Limb landmark coordinates:
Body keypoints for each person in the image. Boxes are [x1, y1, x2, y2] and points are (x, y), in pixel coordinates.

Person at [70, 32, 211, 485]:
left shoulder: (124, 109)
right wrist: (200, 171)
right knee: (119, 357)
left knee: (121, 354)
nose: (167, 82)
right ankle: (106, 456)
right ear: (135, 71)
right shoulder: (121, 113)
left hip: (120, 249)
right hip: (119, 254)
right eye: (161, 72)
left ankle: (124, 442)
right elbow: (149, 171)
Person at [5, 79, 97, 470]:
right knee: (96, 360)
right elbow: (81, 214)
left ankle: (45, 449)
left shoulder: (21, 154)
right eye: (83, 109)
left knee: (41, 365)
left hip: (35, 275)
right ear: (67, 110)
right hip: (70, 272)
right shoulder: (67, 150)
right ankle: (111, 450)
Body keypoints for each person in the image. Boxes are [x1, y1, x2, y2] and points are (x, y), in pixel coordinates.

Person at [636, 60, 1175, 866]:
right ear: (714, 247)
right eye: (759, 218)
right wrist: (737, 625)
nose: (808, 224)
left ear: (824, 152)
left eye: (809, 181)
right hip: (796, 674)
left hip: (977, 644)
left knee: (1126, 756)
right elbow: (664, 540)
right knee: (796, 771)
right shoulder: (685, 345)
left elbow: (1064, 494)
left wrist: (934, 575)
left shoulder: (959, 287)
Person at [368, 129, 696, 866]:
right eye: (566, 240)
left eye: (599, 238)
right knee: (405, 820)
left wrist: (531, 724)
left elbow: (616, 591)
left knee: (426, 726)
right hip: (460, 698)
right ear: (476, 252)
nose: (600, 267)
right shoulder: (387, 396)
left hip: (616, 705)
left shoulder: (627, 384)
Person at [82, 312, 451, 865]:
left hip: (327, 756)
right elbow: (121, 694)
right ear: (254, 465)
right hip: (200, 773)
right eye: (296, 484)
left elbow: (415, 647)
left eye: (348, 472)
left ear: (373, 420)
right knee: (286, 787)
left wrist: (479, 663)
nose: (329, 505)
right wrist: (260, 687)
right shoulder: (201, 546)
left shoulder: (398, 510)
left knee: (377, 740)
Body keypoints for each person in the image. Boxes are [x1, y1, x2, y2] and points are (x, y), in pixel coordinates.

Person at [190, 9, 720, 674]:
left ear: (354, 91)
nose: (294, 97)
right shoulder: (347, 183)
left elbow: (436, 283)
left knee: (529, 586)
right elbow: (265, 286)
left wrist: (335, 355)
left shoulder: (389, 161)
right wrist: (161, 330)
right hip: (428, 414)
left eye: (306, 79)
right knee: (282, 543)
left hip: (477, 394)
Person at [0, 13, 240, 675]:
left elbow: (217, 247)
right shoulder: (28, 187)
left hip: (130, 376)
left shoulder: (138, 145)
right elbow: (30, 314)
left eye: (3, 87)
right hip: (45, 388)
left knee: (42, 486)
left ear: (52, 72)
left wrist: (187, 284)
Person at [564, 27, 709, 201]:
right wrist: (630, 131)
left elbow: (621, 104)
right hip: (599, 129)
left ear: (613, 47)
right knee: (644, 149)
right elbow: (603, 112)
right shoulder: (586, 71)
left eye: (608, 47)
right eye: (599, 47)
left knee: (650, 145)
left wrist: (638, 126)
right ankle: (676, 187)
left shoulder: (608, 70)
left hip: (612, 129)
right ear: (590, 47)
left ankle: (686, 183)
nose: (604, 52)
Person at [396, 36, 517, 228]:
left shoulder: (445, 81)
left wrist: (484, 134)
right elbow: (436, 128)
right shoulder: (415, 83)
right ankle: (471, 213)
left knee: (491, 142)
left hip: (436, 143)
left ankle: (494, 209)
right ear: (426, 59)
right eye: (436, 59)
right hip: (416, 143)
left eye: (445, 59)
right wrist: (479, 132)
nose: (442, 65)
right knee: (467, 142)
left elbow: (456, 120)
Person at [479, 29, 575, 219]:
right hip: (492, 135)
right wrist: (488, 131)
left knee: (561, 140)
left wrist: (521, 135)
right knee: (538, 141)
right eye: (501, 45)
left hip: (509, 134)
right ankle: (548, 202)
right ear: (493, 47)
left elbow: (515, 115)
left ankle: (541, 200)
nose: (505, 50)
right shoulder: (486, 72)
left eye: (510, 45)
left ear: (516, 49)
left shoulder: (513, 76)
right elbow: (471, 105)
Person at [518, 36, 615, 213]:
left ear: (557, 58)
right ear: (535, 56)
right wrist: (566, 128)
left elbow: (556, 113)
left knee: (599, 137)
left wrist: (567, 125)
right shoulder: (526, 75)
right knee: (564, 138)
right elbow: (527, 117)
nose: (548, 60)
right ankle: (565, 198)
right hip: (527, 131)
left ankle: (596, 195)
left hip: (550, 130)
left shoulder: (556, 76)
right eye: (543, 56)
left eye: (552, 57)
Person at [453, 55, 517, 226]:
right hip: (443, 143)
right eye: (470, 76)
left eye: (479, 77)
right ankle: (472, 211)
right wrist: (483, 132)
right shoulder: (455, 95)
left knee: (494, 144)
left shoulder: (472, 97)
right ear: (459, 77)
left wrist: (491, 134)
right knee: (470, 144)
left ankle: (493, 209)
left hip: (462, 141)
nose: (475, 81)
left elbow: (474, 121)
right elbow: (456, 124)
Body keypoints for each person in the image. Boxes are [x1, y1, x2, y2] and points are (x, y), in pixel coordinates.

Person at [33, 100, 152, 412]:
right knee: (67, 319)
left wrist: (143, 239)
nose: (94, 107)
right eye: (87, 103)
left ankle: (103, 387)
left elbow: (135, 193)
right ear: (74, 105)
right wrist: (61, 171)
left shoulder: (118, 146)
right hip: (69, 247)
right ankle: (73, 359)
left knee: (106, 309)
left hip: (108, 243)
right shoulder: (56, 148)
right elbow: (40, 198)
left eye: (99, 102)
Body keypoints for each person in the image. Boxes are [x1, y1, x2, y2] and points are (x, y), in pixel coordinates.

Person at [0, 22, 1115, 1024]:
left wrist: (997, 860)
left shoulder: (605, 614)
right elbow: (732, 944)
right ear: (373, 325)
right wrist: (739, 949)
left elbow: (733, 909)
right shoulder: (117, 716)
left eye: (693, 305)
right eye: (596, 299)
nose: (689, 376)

* WORK TASK *
State the number of lines above that contain "nose". Write nothing besides it.

* TASK OUTPUT *
12